Funny enough, the two places I thought I’d hate were the ones I loved the most. The downhill was super fun because it’s right before the straight. That means you can focus completely on the turns and not have to think about anything else coming up for a while… there isn’t a next corner for quite some time. Plus, as physics would have it, all that downhill force makes you very sticky on good pavement, and it is good pavement. You get to lean over a lot more than you think you can. Sure, you’re probably not pulling a Rossi but as the day goes on you get a bit closer all the time.

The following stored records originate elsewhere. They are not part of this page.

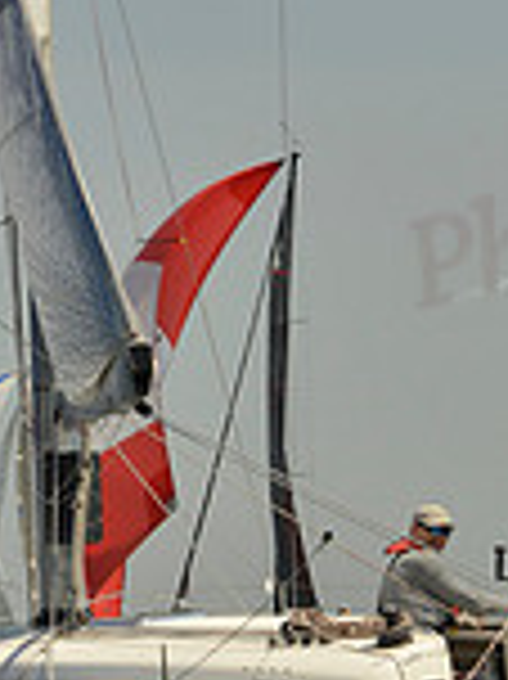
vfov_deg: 7.6
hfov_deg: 5.7
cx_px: 180
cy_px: 489
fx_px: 5075
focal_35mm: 259
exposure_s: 1/1250
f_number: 8
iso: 200
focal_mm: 70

The big sweeper, the carousel? With the apex clearly marked for our day, you know where you can twist on the throttle and open it up, even though you’re still leaned over. And what fun to do that! You don’t usually get to do that on the road. The pavement is too suspect, the people around you too unpredictable, and who knows what’s around the corner?

The “right” bike

My (stock) tires at the end of the track day…

Funny enough, at the end of the day I was VERY glad I was on my 700. Having a bike I’m familiar with and a seating position that is comfortable for me meant I pushed myself a lot harder than I likely would have on another bike. More importantly, I was able to learn that I hadn’t even gotten close to the edge of what the bike was capable of, or what I’m capable of, before I had to quit from sheer exhaustion.

I realize that many of you might not be convinced. “I don’t want to go fast.” Guess what? Neither do I. In fact when I came back to the shop folks asked how fast I went on the straight- I couldn’t answer. I don’t know or care and indeed I would regularly just sit up for the straight and rest. Going fast straight isn’t exciting to me. But becoming better at cornering? Being able to learn better what my bike can do and what I can do? That has some great real life applications.

One of the big killers of motorcyclists in our state is riding off the roads in corners. No, not some other driver riding us off the road. Just us, riding off the road because we don’t know how to corner. The skills that I learned and practiced here can save my life.

And how often does that happen? How often do you get to have a lot of fun learning something that will literally save your life?